The internal energy of a system increased by \(400 \mathrm{~J}\) when it absorbed \(600 \mathrm{~J}\) of heat. (a) Was work done by or on the system? (b) How much work was done?

Internal energy is a key concept in thermodynamics representing the total energy stored within a system. It is composed of various forms of microscopic energy including kinetic energy, due to the motion of the molecules, and potential energy, resulting from intermolecular forces. An important thing to understand is that changes in internal energy, denoted by \(\triangle U\), can occur without knowing the specific amounts of kinetic and potential energy involved.

In the context of the exercise, the internal energy of the system increased by \(400 \text{ J}\), indicating that the overall energy of the molecules has increased. This change could be due to an increase in temperature or a phase change within the system, among other factors. Internal energy is a state function, meaning its change is independent of the path taken, relying only on the initial and final states of the system.

Thermodynamic work is an energy transfer that occurs when a force acts through a distance, as in the expansion or compression of a gas within a system. Work done by the system, denoted by \(W\), usually involves moving against an external pressure.

In our exercise, the positive sign of \(W = 200 \text{ J}\) indicates that the system has done work on the surroundings. This might involve the system's volume increasing, such as gas pushing a piston outward. It's fundamental in thermodynamics to distinguish between work done by the system, which is conventionally positive, and work done on the system, considered as negative.

Heat transfer, represented by the symbol \(Q\), involves the movement of energy due to a temperature difference between the system and its surroundings. Heat can move into or out of a system in several ways, including conduction, convection, and radiation.

The exercise mentions that the system absorbed \(600 \text{ J}\) of heat. This transfer of energy as heat indicates that the surrounding environment was at a higher temperature than the system, prompting energy to flow into the system to reach thermal equilibrium. Heat transfer is not conserved in itself and it can affect the system’s internal energy and facilitate thermodynamic work.

The principle of energy conservation is a fundamental concept of physics and thermodynamics. It asserts that the total energy of a closed system remains constant—it can neither be created nor destroyed, only transformed from one form to another or transferred between systems.
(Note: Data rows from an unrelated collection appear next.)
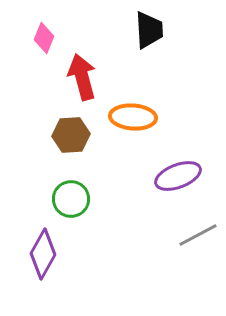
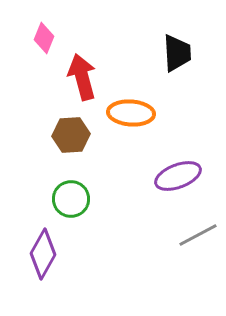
black trapezoid: moved 28 px right, 23 px down
orange ellipse: moved 2 px left, 4 px up
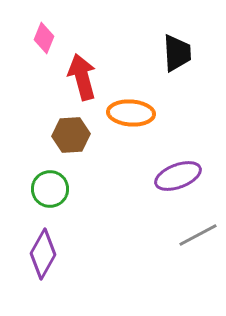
green circle: moved 21 px left, 10 px up
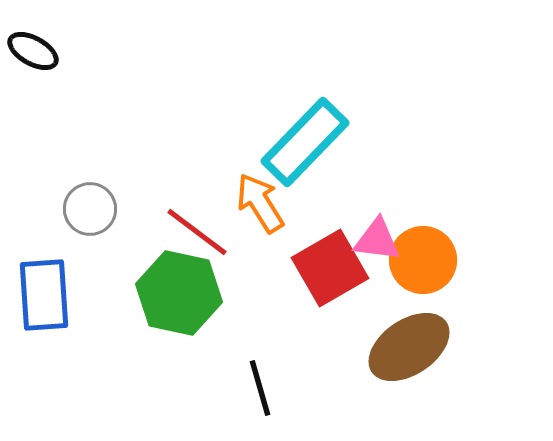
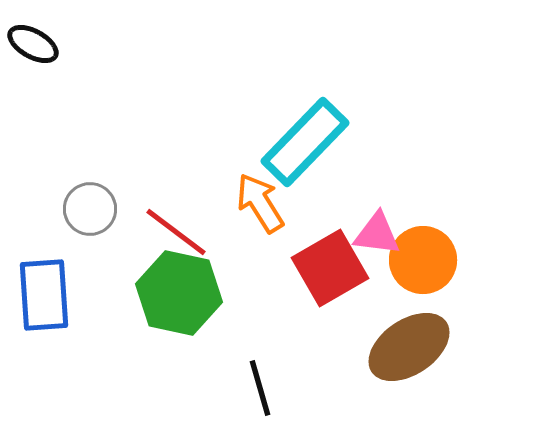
black ellipse: moved 7 px up
red line: moved 21 px left
pink triangle: moved 6 px up
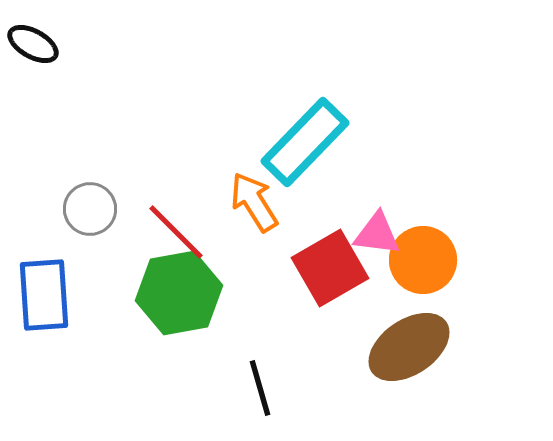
orange arrow: moved 6 px left, 1 px up
red line: rotated 8 degrees clockwise
green hexagon: rotated 22 degrees counterclockwise
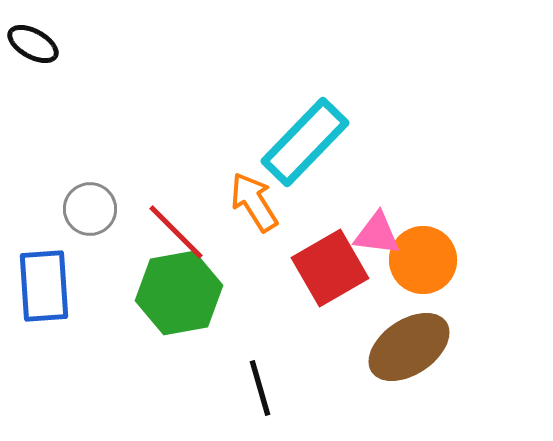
blue rectangle: moved 9 px up
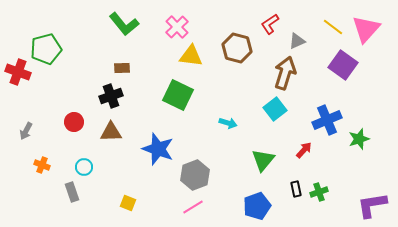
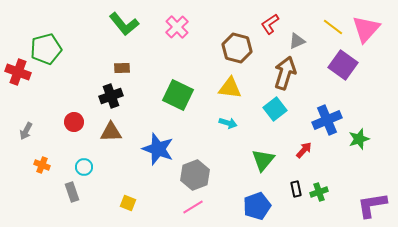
yellow triangle: moved 39 px right, 32 px down
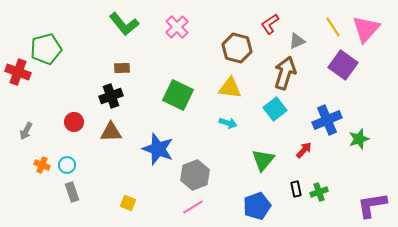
yellow line: rotated 20 degrees clockwise
cyan circle: moved 17 px left, 2 px up
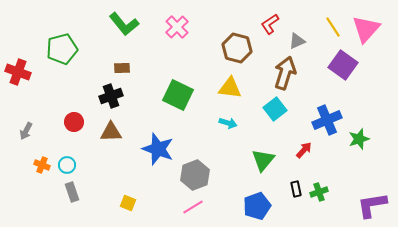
green pentagon: moved 16 px right
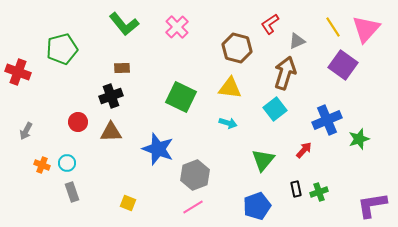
green square: moved 3 px right, 2 px down
red circle: moved 4 px right
cyan circle: moved 2 px up
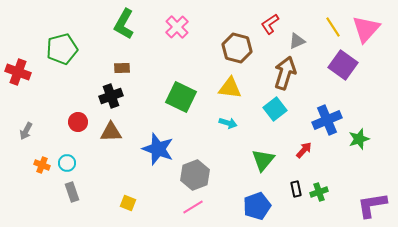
green L-shape: rotated 68 degrees clockwise
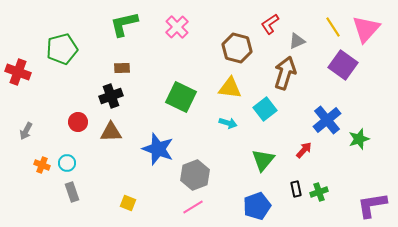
green L-shape: rotated 48 degrees clockwise
cyan square: moved 10 px left
blue cross: rotated 16 degrees counterclockwise
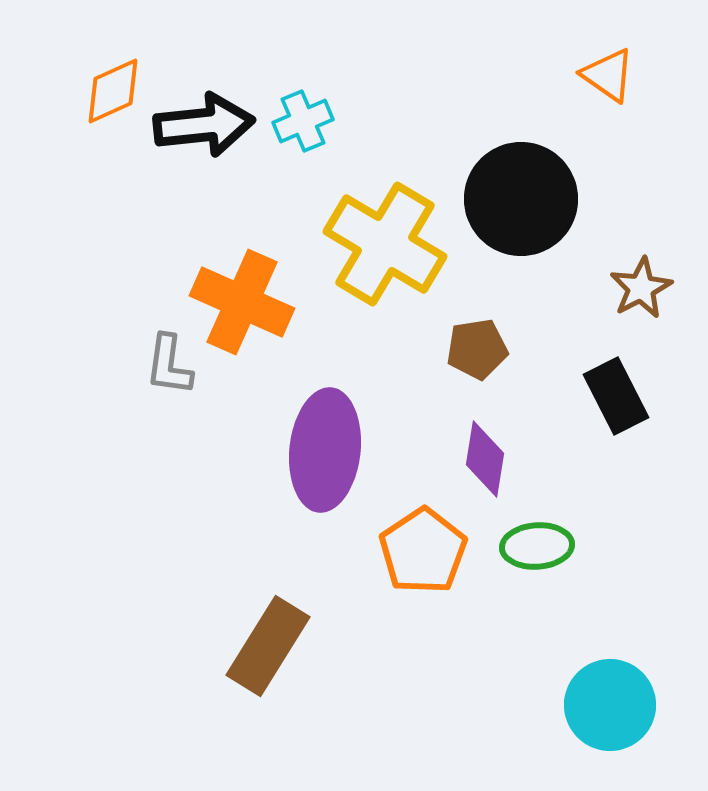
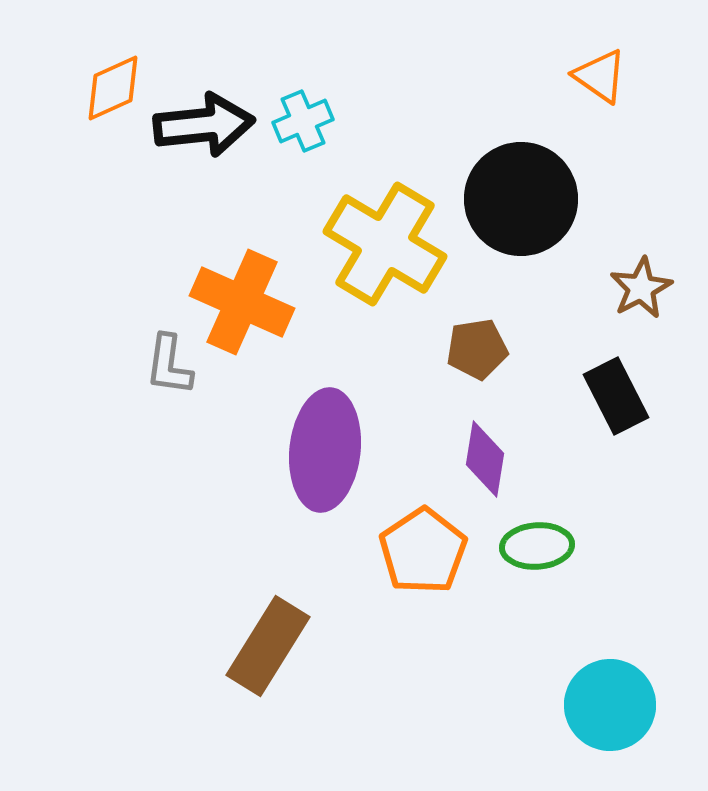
orange triangle: moved 8 px left, 1 px down
orange diamond: moved 3 px up
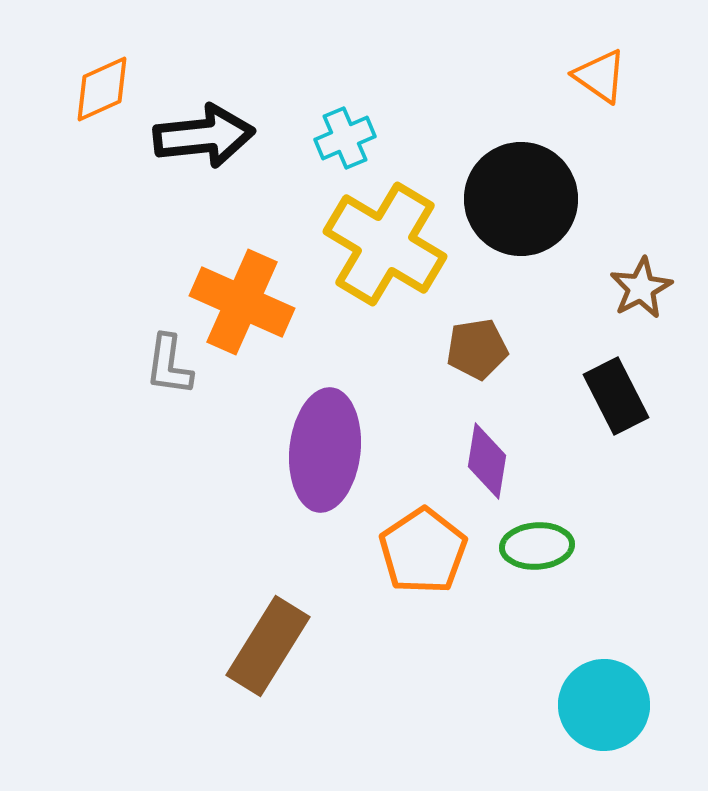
orange diamond: moved 11 px left, 1 px down
cyan cross: moved 42 px right, 17 px down
black arrow: moved 11 px down
purple diamond: moved 2 px right, 2 px down
cyan circle: moved 6 px left
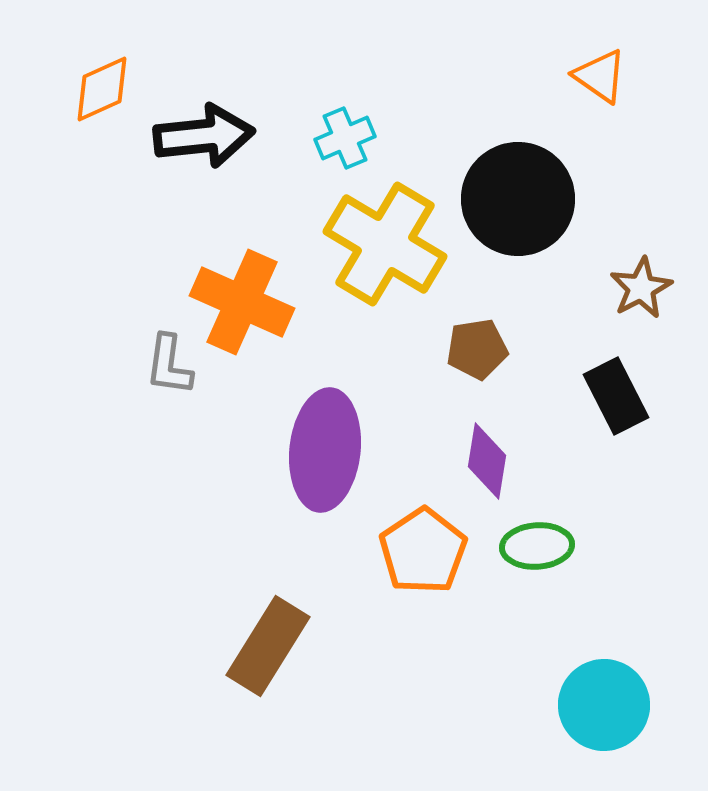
black circle: moved 3 px left
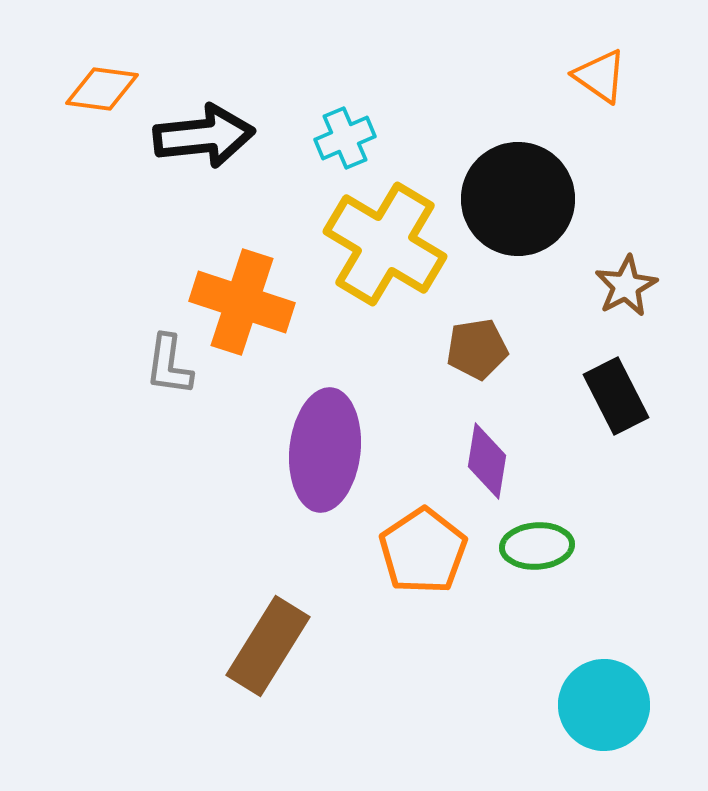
orange diamond: rotated 32 degrees clockwise
brown star: moved 15 px left, 2 px up
orange cross: rotated 6 degrees counterclockwise
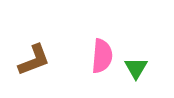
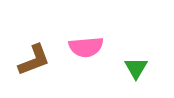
pink semicircle: moved 16 px left, 9 px up; rotated 80 degrees clockwise
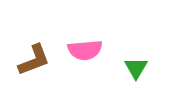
pink semicircle: moved 1 px left, 3 px down
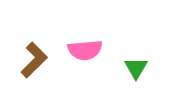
brown L-shape: rotated 24 degrees counterclockwise
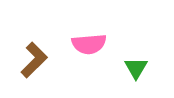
pink semicircle: moved 4 px right, 6 px up
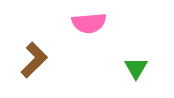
pink semicircle: moved 21 px up
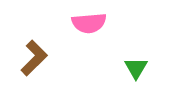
brown L-shape: moved 2 px up
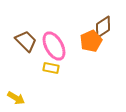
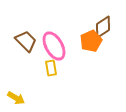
yellow rectangle: rotated 70 degrees clockwise
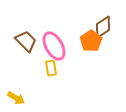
orange pentagon: rotated 10 degrees counterclockwise
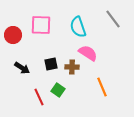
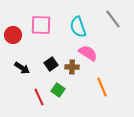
black square: rotated 24 degrees counterclockwise
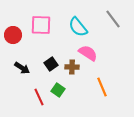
cyan semicircle: rotated 20 degrees counterclockwise
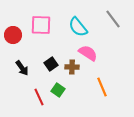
black arrow: rotated 21 degrees clockwise
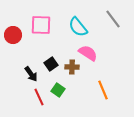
black arrow: moved 9 px right, 6 px down
orange line: moved 1 px right, 3 px down
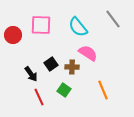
green square: moved 6 px right
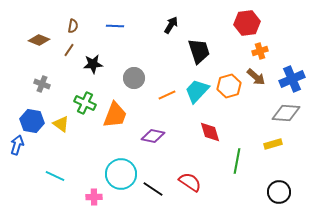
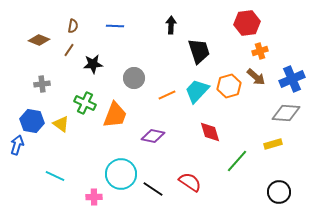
black arrow: rotated 30 degrees counterclockwise
gray cross: rotated 28 degrees counterclockwise
green line: rotated 30 degrees clockwise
In the context of the given exercise, the First Law of Thermodynamics encapsulates this principle of energy conservation. The equation \(\Delta U = Q - W\) shows that the change in internal energy \(\Delta U\) of a system is equal to the heat added to the system \(Q\) minus the work done by the system \(W\). The exercise shows an application of this law, with energy being transferred as both heat and work, but the overall energy within the system plus its surroundings remaining constant.